* Excerpt provided *
--- START ---
Reputation: 2112
I have a UDF that I am using to generate a column that contains UUIDs. My large data frame (dfFull) has the UDF define that column (called id
) and then a smaller subset of data is broken off into df3
. I need both dfFull
and df3
to have the same ID's yet for some reason when the code runs, they have totally different values. Here is the code:
from pyspark.sql import functions as sql_functions
uuidUdf = sql_functions.udf(lambda: str(uuid.uuid4()), StringType())
def mail_file_reformat(df, filename):
dfFull = df.withColumn("id", uuidUdf())
dfFull = dfFull.drop_duplicates()
df3 = dfFull
df3 = df3.select([list of columns here])
df3 = df3.drop_duplicates()
df3 = df3.drop_duplicates(['im_bar_number'])
dfFull = dfFull.select([Reordered list here])
return df3, dfFull
I think it's because the uuidUdf is being called separately, but I am struggling to think of a way to get these dataframes to have the same ids
Upvotes: 1
Views: 174
Reputation: 2112
Turns out I just needed to cache dfFull first:
def mail_file_reformat(df, filename):
dfFull = df.withColumn("id", uuidUdf())
dfFull = dfFull.drop_duplicates()
dfFull.cache()
df3 = dfFull
df3 = df3.select([list of columns here])
df3 = df3.drop_duplicates()
df3 = df3.drop_duplicates(['im_bar_number'])
dfFull = dfFull.select([Reordered list here])
return df3, dfFull
Upvotes: 1
--- END ---
* Extracted data entries *
--- START ---
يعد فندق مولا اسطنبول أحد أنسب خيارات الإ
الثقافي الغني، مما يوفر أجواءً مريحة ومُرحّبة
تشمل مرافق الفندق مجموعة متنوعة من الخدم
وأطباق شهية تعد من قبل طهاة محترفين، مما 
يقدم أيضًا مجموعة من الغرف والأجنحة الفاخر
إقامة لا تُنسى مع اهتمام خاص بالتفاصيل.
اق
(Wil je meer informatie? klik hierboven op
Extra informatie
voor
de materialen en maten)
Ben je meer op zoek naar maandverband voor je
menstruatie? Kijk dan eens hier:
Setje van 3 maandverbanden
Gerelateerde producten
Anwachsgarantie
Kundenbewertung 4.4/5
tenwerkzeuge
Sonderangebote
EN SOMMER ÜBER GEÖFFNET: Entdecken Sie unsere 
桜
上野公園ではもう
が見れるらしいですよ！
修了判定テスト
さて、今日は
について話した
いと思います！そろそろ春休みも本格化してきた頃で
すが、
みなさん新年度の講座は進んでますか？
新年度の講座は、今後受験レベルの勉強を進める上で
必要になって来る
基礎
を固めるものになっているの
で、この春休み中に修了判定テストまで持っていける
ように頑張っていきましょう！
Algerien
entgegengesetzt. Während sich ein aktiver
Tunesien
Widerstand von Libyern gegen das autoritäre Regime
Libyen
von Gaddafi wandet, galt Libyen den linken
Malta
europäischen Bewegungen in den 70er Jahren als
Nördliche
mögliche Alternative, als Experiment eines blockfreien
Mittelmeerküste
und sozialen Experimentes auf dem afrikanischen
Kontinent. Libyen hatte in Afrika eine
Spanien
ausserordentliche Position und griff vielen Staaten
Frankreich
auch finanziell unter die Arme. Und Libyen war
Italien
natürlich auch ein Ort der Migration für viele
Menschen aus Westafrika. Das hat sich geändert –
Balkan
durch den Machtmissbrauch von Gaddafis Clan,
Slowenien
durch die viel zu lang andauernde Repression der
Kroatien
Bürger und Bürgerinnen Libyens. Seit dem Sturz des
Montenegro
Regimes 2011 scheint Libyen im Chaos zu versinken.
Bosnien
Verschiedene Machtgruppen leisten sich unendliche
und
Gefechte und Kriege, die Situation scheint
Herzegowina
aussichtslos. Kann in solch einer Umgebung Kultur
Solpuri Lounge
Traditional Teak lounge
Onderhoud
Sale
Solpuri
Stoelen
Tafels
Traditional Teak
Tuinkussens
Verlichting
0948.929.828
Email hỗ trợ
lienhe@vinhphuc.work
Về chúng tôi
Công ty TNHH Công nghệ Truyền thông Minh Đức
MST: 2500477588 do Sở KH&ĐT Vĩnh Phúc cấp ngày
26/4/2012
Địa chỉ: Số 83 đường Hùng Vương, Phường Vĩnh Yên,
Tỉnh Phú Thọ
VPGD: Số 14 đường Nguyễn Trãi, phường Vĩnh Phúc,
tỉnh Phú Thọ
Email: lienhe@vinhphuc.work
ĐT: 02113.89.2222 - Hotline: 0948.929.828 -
--- END ---
* Prompt A *
Translate the following sentence from the forum thread into Spanish: "I have a UDF that I am using to generate a column that contains UUIDs."
* Prompt B *
Output the records verbatim, beginning at their first line and stopping after the line that contains "tenwerkzeuge", with both of those lines included and nothing else.

* Task result A *
Tengo una UDF que estoy usando para generar una columna que contiene UUID.

* Task result B *
يعد فندق مولا اسطنبول أحد أنسب خيارات الإ
الثقافي الغني، مما يوفر أجواءً مريحة ومُرحّبة
تشمل مرافق الفندق مجموعة متنوعة من الخدم
وأطباق شهية تعد من قبل طهاة محترفين، مما 
يقدم أيضًا مجموعة من الغرف والأجنحة الفاخر
إقامة لا تُنسى مع اهتمام خاص بالتفاصيل.
اق
(Wil je meer informatie? klik hierboven op
Extra informatie
voor
de materialen en maten)
Ben je meer op zoek naar maandverband voor je
menstruatie? Kijk dan eens hier:
Setje van 3 maandverbanden
Gerelateerde producten
Anwachsgarantie
Kundenbewertung 4.4/5
tenwerkzeuge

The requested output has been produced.